▸ Requirement: Once you find the line containing "text_box [717, 459, 782, 517]", output it and every line after it to the end of the records, exactly.

▸ Given entries:
○ ○ ○ ○ ○ ○ ○

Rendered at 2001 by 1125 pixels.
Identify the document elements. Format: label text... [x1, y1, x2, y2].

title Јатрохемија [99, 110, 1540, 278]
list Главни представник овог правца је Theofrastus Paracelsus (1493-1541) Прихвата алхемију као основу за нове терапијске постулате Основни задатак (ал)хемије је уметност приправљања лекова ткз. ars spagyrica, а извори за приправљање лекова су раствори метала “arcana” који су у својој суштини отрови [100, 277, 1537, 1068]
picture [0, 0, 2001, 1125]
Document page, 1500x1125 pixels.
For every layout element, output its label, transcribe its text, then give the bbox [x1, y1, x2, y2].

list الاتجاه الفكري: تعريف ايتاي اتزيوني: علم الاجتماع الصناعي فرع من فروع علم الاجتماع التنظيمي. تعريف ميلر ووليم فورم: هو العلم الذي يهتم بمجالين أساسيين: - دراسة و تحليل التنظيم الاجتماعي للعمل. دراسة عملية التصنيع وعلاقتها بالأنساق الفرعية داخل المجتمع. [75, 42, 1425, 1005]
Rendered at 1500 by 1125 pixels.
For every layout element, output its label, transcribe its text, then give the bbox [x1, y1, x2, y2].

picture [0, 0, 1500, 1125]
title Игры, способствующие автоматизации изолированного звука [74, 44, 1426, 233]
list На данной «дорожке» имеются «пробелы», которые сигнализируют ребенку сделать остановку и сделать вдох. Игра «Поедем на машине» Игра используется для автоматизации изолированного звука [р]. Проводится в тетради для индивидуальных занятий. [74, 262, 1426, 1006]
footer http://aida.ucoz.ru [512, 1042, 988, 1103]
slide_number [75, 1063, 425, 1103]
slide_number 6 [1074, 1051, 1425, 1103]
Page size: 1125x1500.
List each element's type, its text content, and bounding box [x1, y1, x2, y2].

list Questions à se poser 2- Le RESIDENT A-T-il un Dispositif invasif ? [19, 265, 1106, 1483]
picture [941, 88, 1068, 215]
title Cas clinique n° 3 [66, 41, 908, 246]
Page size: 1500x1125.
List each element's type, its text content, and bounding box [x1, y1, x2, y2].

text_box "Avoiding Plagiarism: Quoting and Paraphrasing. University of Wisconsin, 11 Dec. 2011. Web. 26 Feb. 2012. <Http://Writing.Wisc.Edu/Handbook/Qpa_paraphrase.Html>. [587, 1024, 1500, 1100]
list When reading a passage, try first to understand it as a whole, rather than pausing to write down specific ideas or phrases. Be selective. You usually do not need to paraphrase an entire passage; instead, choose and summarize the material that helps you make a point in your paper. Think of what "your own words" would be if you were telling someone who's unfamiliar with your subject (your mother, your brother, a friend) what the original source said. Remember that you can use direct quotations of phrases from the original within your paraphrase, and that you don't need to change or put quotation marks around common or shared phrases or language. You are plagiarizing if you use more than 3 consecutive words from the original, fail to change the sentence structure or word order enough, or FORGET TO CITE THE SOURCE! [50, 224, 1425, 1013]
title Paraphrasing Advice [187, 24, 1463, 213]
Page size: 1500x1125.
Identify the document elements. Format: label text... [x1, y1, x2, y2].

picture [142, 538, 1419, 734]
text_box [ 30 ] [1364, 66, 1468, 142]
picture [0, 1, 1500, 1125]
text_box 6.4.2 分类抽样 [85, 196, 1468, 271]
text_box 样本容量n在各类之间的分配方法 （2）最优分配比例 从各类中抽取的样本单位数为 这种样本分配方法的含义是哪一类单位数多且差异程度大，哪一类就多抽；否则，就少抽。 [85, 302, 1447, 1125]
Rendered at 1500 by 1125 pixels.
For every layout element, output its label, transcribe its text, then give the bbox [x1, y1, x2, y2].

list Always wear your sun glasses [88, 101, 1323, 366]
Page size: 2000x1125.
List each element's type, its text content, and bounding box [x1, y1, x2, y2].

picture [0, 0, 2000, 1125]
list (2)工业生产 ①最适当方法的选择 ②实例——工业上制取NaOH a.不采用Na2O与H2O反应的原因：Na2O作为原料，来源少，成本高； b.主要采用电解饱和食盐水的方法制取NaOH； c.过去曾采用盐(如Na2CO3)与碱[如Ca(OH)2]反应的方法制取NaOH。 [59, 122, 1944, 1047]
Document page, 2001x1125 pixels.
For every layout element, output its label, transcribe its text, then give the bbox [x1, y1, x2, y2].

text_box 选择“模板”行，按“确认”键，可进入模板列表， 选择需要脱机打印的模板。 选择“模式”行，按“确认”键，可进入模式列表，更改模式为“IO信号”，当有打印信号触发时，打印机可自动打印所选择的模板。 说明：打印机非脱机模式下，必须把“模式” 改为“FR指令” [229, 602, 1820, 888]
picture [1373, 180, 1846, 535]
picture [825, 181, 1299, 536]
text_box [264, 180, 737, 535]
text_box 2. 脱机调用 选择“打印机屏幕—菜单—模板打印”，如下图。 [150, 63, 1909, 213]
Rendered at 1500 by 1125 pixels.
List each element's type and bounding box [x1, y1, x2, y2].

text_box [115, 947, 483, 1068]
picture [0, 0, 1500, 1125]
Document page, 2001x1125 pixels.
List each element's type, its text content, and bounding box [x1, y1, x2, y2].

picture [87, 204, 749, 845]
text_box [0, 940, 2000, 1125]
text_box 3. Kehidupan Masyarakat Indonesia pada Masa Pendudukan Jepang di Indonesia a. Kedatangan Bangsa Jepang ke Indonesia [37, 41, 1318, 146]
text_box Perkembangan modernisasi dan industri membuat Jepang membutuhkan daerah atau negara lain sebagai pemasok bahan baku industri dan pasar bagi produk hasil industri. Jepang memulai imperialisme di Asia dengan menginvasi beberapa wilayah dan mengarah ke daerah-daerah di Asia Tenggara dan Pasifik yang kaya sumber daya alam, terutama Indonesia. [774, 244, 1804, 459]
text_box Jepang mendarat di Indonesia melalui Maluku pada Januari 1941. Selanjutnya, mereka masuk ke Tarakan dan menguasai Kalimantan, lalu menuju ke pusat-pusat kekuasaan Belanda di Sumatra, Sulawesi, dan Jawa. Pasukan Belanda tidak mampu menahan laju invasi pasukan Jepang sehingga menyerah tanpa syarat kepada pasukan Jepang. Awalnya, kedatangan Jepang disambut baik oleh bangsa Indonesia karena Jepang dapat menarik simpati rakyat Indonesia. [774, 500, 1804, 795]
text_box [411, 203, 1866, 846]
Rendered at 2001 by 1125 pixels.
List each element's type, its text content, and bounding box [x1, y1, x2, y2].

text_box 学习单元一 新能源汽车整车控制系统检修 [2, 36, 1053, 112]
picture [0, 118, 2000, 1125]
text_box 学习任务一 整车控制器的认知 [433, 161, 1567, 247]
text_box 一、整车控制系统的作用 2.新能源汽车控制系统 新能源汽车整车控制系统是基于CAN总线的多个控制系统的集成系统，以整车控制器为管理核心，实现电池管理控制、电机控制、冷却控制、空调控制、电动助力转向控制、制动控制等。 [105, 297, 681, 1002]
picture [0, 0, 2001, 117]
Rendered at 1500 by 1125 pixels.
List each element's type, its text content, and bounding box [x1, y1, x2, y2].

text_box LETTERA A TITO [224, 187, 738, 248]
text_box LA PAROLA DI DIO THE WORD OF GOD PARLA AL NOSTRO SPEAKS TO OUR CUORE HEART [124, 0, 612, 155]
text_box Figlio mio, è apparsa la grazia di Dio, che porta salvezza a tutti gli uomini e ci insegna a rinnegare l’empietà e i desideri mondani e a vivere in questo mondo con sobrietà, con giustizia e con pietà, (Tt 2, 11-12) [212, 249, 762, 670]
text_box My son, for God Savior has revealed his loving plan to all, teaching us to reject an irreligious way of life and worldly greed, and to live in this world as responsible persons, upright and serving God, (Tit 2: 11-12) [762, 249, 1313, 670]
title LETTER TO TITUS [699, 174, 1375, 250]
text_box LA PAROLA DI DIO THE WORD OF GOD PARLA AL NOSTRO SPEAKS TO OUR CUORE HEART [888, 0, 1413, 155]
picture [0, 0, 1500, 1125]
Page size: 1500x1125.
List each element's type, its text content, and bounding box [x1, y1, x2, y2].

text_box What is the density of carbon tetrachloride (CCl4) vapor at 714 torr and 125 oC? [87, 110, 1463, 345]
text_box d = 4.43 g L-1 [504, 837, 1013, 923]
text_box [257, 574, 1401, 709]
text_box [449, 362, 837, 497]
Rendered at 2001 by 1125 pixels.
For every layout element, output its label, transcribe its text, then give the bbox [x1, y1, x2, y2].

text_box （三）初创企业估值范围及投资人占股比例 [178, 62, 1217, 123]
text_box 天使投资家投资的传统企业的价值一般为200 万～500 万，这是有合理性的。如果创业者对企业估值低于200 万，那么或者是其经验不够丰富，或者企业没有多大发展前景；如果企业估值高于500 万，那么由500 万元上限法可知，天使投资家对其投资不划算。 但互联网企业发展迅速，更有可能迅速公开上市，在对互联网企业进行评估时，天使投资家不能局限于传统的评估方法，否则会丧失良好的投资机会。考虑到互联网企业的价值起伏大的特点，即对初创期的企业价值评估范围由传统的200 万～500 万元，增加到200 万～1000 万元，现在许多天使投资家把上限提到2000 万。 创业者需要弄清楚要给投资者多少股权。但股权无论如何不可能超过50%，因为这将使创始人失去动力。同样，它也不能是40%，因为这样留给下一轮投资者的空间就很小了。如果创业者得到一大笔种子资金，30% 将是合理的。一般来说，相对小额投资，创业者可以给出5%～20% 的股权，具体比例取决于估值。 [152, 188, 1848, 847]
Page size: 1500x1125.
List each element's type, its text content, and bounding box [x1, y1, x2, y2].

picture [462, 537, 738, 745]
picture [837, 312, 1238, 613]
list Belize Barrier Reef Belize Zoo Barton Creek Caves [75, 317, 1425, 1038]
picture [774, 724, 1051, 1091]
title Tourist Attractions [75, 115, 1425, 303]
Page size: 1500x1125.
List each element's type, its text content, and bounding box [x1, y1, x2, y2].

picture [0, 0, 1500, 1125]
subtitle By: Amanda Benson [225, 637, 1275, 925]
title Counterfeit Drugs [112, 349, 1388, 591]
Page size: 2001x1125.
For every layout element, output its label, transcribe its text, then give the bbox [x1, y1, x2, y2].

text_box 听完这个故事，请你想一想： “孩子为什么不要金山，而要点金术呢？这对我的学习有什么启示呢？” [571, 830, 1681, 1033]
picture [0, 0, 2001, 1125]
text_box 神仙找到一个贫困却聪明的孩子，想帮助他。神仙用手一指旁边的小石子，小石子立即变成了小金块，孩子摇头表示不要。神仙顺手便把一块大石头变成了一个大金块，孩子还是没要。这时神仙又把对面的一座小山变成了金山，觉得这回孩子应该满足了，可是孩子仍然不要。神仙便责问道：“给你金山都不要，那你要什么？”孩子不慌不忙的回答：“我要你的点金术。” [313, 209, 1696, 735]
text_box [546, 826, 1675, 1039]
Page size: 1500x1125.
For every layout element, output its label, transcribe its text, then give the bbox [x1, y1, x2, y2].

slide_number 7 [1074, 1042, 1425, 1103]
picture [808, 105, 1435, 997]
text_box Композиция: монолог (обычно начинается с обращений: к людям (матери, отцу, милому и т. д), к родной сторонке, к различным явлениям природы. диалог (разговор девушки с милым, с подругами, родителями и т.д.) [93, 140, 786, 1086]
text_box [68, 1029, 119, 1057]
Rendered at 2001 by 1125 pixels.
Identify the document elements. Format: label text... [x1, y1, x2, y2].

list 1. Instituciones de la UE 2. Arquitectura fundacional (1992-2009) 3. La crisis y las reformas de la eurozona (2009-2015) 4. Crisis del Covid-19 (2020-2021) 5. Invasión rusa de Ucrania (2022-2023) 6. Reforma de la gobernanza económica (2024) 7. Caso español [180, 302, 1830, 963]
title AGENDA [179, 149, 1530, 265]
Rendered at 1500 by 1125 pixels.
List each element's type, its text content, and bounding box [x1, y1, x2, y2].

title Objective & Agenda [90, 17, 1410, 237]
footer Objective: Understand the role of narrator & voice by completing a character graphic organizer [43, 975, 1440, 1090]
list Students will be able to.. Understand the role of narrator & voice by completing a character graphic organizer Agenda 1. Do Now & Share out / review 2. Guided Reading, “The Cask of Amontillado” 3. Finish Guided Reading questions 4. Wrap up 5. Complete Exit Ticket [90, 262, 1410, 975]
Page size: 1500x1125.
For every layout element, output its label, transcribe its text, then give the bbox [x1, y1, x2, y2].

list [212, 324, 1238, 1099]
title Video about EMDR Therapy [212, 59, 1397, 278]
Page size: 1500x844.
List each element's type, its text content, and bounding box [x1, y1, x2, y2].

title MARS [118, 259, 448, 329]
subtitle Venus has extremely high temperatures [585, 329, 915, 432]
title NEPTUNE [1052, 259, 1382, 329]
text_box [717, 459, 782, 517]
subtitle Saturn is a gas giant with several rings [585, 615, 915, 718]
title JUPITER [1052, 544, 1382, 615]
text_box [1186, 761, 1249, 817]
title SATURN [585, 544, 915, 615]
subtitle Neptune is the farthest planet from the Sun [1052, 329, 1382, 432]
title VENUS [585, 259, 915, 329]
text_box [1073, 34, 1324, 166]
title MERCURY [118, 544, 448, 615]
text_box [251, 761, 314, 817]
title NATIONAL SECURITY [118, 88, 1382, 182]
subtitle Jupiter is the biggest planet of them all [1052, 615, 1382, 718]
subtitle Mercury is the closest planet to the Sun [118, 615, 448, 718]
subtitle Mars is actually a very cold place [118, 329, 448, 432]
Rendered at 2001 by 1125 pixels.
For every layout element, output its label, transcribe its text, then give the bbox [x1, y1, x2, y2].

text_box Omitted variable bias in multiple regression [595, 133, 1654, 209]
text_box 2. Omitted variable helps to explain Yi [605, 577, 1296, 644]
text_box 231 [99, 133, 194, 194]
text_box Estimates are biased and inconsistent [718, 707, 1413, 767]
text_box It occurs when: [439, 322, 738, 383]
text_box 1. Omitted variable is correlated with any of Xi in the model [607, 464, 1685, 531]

○ ○ ○ ○ ○ ○ ○

▸ Result of the exercise:
text_box [717, 459, 782, 517]
subtitle Saturn is a gas giant with several rings [585, 615, 915, 718]
title JUPITER [1052, 544, 1382, 615]
text_box [1186, 761, 1249, 817]
title SATURN [585, 544, 915, 615]
subtitle Neptune is the farthest planet from the Sun [1052, 329, 1382, 432]
title VENUS [585, 259, 915, 329]
text_box [1073, 34, 1324, 166]
title MERCURY [118, 544, 448, 615]
text_box [251, 761, 314, 817]
title NATIONAL SECURITY [118, 88, 1382, 182]
subtitle Jupiter is the biggest planet of them all [1052, 615, 1382, 718]
subtitle Mercury is the closest planet to the Sun [118, 615, 448, 718]
subtitle Mars is actually a very cold place [118, 329, 448, 432]
Rendered at 2001 by 1125 pixels.
For every layout element, output its label, transcribe its text, then give the bbox [x1, y1, x2, y2].

text_box Omitted variable bias in multiple regression [595, 133, 1654, 209]
text_box 2. Omitted variable helps to explain Yi [605, 577, 1296, 644]
text_box 231 [99, 133, 194, 194]
text_box Estimates are biased and inconsistent [718, 707, 1413, 767]
text_box It occurs when: [439, 322, 738, 383]
text_box 1. Omitted variable is correlated with any of Xi in the model [607, 464, 1685, 531]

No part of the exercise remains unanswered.